Already the CCSVI hypothesis has pitted neurologists, the long-time MS experts who posit that the disease is an autoimmune condition, against interventional radiologists and vascular specialists. In the middle, an estimated 55,000 to 75,000 Canadians afflicted with a degenerative disease for which there is no cure. Unwilling to wait years for the clinical trials once called for by the MS Society of Canada, hundreds of Canadians have joined the more than 2,000 MS patients travelling offshore for treatment.
Now the wait for CCSVI treatment in Canada could be much longer. “Devastating” is how Liberal MP and public health critic Kirsty Duncan describes the government’s decision, one she fears will force more patients overseas. As the vice-chair of a parliamentary subcommittee on neurological disease, Duncan has solicited testimony from CCSVI pioneers including Zamboni, Sandy McDonald, a cardio-thoracic surgeon based in Barrie, Ont., who performed six CCSVI treatments pro bono, and interventional radiologist Marian Simka, who has performed hundreds of CCSVI procedures at his clinic in Poland.

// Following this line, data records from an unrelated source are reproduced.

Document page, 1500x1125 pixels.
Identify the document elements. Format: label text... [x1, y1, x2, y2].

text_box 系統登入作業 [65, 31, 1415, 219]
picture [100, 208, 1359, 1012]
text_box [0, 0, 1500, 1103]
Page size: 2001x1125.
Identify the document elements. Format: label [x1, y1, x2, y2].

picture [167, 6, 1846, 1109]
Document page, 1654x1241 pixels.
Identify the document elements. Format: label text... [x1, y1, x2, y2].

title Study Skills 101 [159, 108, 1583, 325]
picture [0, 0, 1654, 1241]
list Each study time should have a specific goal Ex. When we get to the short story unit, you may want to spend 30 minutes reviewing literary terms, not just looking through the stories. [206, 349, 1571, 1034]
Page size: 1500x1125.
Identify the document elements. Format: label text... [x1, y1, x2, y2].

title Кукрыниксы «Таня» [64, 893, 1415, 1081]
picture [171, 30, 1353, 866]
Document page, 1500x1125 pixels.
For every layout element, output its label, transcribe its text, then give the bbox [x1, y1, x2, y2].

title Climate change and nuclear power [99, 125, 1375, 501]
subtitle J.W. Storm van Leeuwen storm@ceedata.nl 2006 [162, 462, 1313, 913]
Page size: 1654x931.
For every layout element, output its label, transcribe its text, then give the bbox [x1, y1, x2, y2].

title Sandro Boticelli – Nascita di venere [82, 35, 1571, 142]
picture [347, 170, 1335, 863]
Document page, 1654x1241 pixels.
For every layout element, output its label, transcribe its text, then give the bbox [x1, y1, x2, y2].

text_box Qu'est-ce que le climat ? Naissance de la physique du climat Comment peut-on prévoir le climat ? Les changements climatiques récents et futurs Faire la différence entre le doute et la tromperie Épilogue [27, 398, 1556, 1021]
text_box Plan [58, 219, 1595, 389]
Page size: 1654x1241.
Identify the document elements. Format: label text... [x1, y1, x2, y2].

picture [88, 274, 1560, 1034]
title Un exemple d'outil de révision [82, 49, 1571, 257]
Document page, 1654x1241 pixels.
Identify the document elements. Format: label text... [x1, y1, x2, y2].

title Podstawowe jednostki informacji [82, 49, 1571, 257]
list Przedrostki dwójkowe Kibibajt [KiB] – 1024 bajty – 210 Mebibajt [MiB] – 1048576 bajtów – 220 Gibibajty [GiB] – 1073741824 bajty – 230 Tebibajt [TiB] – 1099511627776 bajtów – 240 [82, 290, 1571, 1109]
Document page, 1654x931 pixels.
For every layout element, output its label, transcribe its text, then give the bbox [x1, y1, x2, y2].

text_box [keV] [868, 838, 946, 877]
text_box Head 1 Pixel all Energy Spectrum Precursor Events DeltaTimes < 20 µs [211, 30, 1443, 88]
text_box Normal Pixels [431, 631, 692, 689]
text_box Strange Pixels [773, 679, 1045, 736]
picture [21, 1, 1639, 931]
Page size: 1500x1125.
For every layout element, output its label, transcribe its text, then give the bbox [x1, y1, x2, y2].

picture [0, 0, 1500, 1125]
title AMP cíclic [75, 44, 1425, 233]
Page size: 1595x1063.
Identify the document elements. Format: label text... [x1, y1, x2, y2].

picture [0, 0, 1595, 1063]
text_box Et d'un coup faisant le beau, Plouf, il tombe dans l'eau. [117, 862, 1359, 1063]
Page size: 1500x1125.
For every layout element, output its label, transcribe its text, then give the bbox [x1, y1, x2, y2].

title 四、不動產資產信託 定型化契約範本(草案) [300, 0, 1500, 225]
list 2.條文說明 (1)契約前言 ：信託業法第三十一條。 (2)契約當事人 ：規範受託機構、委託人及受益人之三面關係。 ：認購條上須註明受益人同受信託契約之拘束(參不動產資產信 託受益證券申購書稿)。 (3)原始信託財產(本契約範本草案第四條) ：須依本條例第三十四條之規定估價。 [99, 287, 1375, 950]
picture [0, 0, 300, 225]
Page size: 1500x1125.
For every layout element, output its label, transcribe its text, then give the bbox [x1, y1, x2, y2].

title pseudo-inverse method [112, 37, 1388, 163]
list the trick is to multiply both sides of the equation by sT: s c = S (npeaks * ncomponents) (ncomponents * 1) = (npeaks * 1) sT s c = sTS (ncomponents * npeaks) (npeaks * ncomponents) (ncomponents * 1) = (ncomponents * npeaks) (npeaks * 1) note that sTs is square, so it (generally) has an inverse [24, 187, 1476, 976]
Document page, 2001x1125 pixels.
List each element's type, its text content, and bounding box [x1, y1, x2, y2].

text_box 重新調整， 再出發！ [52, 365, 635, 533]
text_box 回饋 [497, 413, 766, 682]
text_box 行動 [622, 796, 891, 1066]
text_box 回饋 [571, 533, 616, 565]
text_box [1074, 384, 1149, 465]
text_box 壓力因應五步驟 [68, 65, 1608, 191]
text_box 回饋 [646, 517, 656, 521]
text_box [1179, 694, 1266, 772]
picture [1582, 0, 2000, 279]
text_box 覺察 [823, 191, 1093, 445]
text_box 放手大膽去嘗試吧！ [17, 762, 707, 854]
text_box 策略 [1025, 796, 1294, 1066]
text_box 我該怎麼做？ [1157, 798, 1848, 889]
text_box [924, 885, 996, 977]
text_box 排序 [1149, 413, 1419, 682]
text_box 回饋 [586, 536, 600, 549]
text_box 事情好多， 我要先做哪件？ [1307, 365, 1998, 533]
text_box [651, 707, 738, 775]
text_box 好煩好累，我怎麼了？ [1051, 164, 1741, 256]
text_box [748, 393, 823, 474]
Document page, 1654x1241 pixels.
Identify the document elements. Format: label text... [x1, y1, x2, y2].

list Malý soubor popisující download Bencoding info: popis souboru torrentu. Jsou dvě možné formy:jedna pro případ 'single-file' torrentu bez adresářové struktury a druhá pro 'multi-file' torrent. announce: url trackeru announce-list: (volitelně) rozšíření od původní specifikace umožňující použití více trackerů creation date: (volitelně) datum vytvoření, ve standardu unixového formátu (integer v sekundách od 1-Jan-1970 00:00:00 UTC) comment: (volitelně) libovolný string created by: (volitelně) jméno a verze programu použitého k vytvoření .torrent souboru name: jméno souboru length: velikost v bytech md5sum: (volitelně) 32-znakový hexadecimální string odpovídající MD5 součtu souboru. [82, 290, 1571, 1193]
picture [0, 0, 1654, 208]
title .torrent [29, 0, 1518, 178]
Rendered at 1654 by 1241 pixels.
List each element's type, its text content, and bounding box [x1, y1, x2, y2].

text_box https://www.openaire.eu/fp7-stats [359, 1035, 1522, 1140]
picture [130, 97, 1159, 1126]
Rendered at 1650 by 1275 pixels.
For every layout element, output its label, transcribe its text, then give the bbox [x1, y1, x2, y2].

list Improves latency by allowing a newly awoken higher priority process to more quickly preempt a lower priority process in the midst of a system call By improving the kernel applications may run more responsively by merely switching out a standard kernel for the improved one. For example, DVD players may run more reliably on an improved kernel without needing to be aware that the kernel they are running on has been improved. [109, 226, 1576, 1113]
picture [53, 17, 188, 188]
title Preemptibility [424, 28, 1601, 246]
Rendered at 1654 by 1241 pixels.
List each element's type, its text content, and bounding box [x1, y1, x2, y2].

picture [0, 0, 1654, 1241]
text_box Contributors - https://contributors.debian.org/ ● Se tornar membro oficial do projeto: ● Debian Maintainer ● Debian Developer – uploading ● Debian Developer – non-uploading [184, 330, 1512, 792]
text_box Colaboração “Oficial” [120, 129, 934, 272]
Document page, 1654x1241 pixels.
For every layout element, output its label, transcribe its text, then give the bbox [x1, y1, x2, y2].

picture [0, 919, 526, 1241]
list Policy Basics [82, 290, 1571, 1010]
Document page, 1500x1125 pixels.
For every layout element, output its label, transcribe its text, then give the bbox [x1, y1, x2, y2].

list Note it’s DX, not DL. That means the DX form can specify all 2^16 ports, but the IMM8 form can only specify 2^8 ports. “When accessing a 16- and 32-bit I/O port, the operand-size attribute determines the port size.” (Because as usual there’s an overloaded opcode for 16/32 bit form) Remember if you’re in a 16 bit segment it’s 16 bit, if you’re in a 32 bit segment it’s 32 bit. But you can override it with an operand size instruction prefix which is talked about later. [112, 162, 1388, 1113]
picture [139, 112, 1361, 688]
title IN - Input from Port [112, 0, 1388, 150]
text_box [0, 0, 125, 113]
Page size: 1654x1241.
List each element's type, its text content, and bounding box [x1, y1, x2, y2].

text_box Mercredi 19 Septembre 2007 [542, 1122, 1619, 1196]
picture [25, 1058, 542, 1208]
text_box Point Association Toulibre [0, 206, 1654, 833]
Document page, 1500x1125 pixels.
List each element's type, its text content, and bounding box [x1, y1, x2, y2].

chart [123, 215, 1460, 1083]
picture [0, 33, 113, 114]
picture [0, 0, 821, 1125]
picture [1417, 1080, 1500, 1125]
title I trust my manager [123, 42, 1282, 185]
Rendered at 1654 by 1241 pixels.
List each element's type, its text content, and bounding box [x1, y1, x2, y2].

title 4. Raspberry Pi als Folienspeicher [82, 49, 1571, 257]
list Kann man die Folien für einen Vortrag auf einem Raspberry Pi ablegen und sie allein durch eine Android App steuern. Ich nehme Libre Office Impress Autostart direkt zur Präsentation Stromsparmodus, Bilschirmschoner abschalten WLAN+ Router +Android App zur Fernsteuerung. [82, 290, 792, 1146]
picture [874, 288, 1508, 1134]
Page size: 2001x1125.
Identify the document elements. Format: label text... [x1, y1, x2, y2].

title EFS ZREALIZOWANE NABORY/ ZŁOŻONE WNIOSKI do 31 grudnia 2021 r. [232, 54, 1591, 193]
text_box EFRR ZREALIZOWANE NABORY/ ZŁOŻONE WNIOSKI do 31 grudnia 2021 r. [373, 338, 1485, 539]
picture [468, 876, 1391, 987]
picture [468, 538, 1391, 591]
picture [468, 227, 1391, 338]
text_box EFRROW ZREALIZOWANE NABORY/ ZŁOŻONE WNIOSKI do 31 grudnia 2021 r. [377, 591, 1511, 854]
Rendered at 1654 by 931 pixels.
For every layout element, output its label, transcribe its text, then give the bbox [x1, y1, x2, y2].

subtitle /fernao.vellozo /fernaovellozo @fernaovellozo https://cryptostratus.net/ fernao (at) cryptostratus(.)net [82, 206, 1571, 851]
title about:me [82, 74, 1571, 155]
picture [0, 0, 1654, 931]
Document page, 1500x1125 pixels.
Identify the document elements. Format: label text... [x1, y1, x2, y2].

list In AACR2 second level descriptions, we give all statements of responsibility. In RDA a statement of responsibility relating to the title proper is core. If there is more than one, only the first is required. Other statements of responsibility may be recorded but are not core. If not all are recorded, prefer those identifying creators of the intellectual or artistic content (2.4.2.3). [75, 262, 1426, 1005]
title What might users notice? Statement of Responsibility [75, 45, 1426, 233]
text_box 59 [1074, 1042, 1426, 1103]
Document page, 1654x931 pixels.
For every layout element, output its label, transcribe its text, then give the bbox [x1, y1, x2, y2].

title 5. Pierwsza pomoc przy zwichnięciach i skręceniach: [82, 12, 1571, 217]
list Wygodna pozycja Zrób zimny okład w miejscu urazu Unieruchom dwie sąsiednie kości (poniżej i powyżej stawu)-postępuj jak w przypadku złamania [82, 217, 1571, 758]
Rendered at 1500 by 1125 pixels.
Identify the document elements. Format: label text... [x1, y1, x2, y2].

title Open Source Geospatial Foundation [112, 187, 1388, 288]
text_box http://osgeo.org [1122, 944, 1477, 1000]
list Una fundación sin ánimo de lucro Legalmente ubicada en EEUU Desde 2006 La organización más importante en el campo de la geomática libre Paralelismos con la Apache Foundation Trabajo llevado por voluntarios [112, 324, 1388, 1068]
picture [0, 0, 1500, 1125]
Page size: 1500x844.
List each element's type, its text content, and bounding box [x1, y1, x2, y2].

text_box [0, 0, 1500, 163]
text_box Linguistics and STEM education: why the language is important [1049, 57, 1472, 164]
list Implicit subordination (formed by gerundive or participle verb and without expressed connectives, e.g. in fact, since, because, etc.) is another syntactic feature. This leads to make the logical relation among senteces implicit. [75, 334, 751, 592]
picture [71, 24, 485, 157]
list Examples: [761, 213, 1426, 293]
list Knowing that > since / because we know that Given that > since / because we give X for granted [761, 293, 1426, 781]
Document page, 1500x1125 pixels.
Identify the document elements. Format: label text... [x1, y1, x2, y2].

Duncan is dismayed by the lack of CCSVI expertise on the panel selected by the CIHR and the MS Society of Canada: “You want knowledgable people looking at this,” she says. CIHR president Alain Beaudet, who chaired the panel, expresses sympathy for MS patients: “I understand how devastating the disease is—how small the hopes are, and all of a sudden this new possibility for hope opens. But my role is to make public what we know of the scientific evidence.”
That evidence, to date, is scant. Zamboni himself admits his research lacks scientific rigour: his sample was small; there was no control group. Two studies in the Annals of Neurology have refuted his findings.
Beaudet says he kept the panel small: “I wanted a frank and open in-depth discussion, not one of those theatre-panel types where everyone presents and there’s no discussion.” Physicians who weren’t “bona fide clinical scientists, i.e., researchers and recognized as such,” he says, were excluded. Most on the panel were neurologists; two vascular experts made the cut, though neither specializes in the venous system beyond the brain.